Write out, word for word, the part of the passage on multiple time dimensions from "The anthropic principle, also" to "existence of life.".

[Opening Passage section]

Speculative theories with more than one time dimension have been explored in physics. The additional dimensions may be similar to conventional time, [1] compactified like the additional spatial dimensions in string theory, [2] or components of a complex time (sometimes referred to as kime). [3]

Itzhak Bars has proposed models of a two-time physics, noting in 2001 that "The 2T-physics approach in d + 2 dimensions offers a highly symmetric and unified version of the phenomena described by 1T-physics in d dimensions." [4] [5]

F-theory, a branch of modern string theory, describes a 12-dimensional spacetime having two dimensions of time, giving it the metric signature (10,2). [6]

The existence of a well-posed initial value problem for the ultrahyperbolic equation (a wave equation in more than one time dimension) demonstrates that initial data on a mixed (spacelike and timelike) hypersurface, obeying a particular nonlocal constraint, evolves deterministically in the remaining time dimension. [1]

Like other complex number variables, complex time is two-dimensional, comprising one real time dimension and one imaginary time dimension, changing time from a real number line into a complex plane. [3] Introducing it into Minkowski spacetime allows a generalization of Kaluza–Klein theory. [7]

Max Tegmark has argued that, if there is more than one time dimension, then the behavior of physical systems could not be predicted reliably from knowledge of the relevant partial differential equations. In such a universe, intelligent life capable of manipulating technology could not emerge. Moreover protons and electrons would be unstable and could decay into particles having greater mass than themselves. (This is not a problem if the particles have a sufficiently low temperature.) [8]

Philosophy

Multiple time dimensions appear to allow the breaking or re-ordering of cause-and-effect in the flow of any one dimension of time. This and conceptual difficulties with multiple physical time dimensions have been raised in modern analytic philosophy. [9]

As a solution to the problem of the subjective passage of time, J. W. Dunne proposed an infinite hierarchy of time dimensions, inhabited by a similar hierarchy of levels of consciousness. Dunne suggested that, in the context of a "block" spacetime as modelled by General Relativity, a second dimension of time was needed in order to measure the speed of one's progress along one's own timeline. This in turn required a level of the conscious self existing at the second level of time. But the same arguments then applied to this new level, requiring a third level, and so on in an infinite regress. At the end of the regress was a "superlative general observer" who existed in eternity. [10] He published his theory in relation to precognitive dreams in his 1927 book An Experiment with Time and went on to explore its relevance to contemporary physics in The Serial Universe (1934). His infinite regress was criticised as logically flawed and unnecessary, although writers such as J. B. Priestley acknowledged the possibility of his second time dimension. [11] [12]

The Esoteric J. G. Bennett described three dimensions or aspects of time: a) Time – Causal or determinate influences on the present moment, b) Eternity – The influences of forms and values, c) Hyparxis – The influences of the Will (freedom) to choose within the present Moment. The physical world, life and consciousness lie in intermediate zones between these dimensions. [13] Physicist David Bohm corresponded with Bennett and they influenced each other's ideas. [14]

Literary fiction

Multiple independent timeframes, in which time passes at different rates, have long been a feature of fairy tales. [15] Fantasy writers such as J. R. R. Tolkien and C. S. Lewis have made use of these and other multiple time dimensions, such as those proposed by Dunne, in some of their most well-known stories. [15] It has been argued that Tolkien borrowed his ideas for Lórien time in The Lord of the Rings, [15] and that Lewis adopted them for his Chronicles of Narnia. [16]

See also

Related Research Articles

The anthropic principle, also known as the "observation selection effect", is the hypothesis, first proposed in 1957 by Robert Dicke, that the range of possible observations that could be made about the universe is limited by the fact that observations could happen only in a universe capable of developing intelligent life. Proponents of the anthropic principle argue that it explains why the universe has the age and the fundamental physical constants necessary to accommodate conscious life, since if either had been different, no one would have been around to make observations. Anthropic reasoning is often used to deal with the idea that the universe seems to be finely tuned for the existence of life.

[Closing Passage section]
[Opening Provided data section]

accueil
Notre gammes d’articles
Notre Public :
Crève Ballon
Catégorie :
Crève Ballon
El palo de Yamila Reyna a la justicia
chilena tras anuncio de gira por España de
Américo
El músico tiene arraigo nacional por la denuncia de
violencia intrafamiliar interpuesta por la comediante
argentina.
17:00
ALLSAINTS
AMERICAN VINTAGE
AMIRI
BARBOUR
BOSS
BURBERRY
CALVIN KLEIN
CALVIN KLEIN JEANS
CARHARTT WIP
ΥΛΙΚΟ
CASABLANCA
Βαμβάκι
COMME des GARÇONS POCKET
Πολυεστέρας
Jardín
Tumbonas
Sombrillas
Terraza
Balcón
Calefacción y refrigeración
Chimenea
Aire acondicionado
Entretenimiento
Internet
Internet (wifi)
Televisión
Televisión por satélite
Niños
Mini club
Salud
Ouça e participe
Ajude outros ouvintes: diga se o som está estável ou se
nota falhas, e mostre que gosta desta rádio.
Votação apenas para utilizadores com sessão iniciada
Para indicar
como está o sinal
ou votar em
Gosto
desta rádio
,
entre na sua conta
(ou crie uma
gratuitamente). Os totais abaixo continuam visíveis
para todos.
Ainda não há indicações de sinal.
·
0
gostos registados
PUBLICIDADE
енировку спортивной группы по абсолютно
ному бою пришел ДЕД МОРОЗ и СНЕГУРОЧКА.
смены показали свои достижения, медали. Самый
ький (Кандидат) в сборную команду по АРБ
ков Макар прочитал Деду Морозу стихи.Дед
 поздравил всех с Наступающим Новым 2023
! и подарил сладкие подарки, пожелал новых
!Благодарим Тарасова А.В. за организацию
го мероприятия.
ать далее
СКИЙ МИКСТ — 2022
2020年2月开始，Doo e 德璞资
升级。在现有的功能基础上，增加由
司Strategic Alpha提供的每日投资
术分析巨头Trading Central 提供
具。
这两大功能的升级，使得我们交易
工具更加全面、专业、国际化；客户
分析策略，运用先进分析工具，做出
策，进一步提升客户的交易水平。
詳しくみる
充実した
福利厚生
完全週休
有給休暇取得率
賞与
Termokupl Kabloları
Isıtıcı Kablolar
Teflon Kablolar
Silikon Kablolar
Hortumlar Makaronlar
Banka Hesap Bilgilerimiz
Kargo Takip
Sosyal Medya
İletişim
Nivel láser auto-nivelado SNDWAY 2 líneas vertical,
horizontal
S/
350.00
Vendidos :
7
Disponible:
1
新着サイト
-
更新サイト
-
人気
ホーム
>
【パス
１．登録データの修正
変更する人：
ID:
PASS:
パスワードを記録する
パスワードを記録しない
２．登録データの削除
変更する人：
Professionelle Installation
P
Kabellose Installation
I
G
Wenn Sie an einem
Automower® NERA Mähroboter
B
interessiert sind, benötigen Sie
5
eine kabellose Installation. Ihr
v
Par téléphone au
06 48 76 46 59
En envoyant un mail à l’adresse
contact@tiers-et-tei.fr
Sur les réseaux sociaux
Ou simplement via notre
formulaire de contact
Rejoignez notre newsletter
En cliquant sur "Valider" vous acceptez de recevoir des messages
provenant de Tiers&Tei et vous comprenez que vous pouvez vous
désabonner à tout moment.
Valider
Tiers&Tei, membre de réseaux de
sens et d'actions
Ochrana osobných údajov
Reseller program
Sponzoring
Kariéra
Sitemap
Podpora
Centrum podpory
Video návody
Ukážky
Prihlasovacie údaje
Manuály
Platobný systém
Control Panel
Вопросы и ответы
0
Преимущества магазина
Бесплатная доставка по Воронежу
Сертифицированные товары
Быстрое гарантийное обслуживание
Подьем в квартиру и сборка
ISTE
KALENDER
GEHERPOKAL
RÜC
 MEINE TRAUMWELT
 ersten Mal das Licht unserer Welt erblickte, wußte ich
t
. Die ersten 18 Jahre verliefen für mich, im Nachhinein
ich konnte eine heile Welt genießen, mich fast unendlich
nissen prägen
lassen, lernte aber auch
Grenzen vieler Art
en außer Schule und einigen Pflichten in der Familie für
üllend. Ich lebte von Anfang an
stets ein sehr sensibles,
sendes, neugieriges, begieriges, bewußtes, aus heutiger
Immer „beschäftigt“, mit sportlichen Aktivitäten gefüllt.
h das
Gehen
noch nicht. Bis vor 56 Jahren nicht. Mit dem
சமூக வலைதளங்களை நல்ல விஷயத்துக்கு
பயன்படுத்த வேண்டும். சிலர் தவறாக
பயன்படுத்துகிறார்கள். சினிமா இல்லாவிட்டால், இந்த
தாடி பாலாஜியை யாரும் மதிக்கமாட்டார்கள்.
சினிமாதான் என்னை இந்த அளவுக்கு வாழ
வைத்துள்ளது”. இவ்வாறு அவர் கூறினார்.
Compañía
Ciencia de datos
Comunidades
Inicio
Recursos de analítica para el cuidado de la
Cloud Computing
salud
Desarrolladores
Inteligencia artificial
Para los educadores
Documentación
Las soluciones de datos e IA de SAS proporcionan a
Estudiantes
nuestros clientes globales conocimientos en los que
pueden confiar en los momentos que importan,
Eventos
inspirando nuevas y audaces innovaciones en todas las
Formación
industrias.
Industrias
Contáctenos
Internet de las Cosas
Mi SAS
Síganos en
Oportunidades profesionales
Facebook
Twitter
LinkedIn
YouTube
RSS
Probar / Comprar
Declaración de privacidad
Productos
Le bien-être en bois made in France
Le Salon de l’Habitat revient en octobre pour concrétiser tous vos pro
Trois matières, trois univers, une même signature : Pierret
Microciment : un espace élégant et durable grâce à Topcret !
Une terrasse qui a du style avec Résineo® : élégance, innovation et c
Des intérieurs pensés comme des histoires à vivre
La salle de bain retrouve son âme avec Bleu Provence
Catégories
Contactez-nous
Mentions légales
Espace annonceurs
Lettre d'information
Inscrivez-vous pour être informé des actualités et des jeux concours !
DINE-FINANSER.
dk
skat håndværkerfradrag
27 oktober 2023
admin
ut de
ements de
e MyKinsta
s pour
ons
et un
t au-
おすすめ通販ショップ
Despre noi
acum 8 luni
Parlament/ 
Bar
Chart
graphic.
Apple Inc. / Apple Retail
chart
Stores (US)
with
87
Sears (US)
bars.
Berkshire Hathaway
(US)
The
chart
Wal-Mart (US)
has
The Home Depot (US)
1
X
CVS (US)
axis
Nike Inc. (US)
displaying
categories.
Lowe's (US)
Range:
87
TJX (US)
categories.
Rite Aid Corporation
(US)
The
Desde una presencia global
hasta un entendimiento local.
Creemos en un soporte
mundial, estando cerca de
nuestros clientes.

[Closing Provided data section]

Output of the task |
The anthropic principle, also known as the "observation selection effect", is the hypothesis, first proposed in 1957 by Robert Dicke, that the range of possible observations that could be made about the universe is limited by the fact that observations could happen only in a universe capable of developing intelligent life. Proponents of the anthropic principle argue that it explains why the universe has the age and the fundamental physical constants necessary to accommodate conscious life, since if either had been different, no one would have been around to make observations. Anthropic reasoning is often used to deal with the idea that the universe seems to be finely tuned for the existence of life.